Whatever it is they've created is what interests or excites or inspires me, and the person's contribution becomes very much tied to it. In fact, in some cases, the person's public persona becomes so close to his or her product that, if that product is very inspiring to me, the person becomes very inspiring to me.

I find it a real conflict when I get too carried away by the inspiration and focus on the person instead. Because in general I feel the same way you do: what's so wonderful about these people that they get limousines and champagne and 10 feet of space free from jostling?

Lisa said...

I can see the point if your wait or efforts get you a better seat or to a place where you can watch an interview or something, but not just for the sake of being in someone's presence.
I think there's an 'Us' and 'Them' thing that goes on and people want to be part of the 'Us' group. It sure as hell feels better than being one of 'Them'. It's social currency. But the point is that you are who you are and that doesn't change because of an autograph or picture.
I was once at a party with celebrities. The celebrities were in a VIP section, separate from us 'commoners'. After helping a photographer carry her equipment to the VIP area, she invited me in. So I would finally get to feel like a VIP instead of a commoner. Wrong. I felt self-conscious and more like an outsider in the inner circle than I did when I was outside of it. Would you have a better time at a party with your friends or at a party with total strangers? I determine my social worth intrinsically...not because of who I'm standing next to.

* * *

**Problems to work on**
1. Reproduce word for word the stretch of the passage on celebrity from "I find it a" through "autograph or picture.".
2. According to the passage on celebrity, how does the writer of the final paragraph determine social worth?

Point correspondence tracking listing
* * *

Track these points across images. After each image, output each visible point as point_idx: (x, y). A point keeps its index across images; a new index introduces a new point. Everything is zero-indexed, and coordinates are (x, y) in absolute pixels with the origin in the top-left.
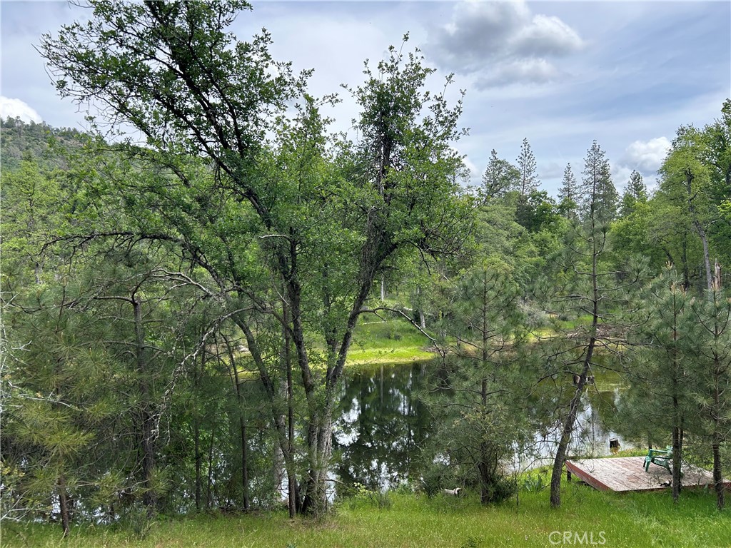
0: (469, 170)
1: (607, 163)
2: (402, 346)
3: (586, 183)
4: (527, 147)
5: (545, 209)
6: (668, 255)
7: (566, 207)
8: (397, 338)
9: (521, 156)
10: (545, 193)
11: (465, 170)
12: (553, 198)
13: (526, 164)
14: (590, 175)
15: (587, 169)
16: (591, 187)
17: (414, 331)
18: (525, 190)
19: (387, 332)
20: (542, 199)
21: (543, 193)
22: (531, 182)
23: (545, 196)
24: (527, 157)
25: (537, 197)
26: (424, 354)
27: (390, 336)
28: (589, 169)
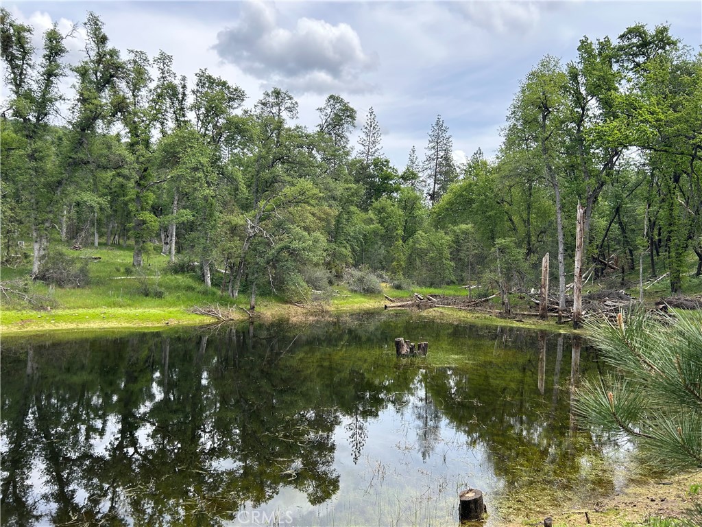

* * *

**Activity answers**
1.
I find it a real conflict when I get too carried away by the inspiration and focus on the person instead. Because in general I feel the same way you do: what's so wonderful about these people that they get limousines and champagne and 10 feet of space free from jostling?

Lisa said...

I can see the point if your wait or efforts get you a better seat or to a place where you can watch an interview or something, but not just for the sake of being in someone's presence.
I think there's an 'Us' and 'Them' thing that goes on and people want to be part of the 'Us' group. It sure as hell feels better than being one of 'Them'. It's social currency. But the point is that you are who you are and that doesn't change because of an autograph or picture.

2. Intrinsically, not by who they are standing next to.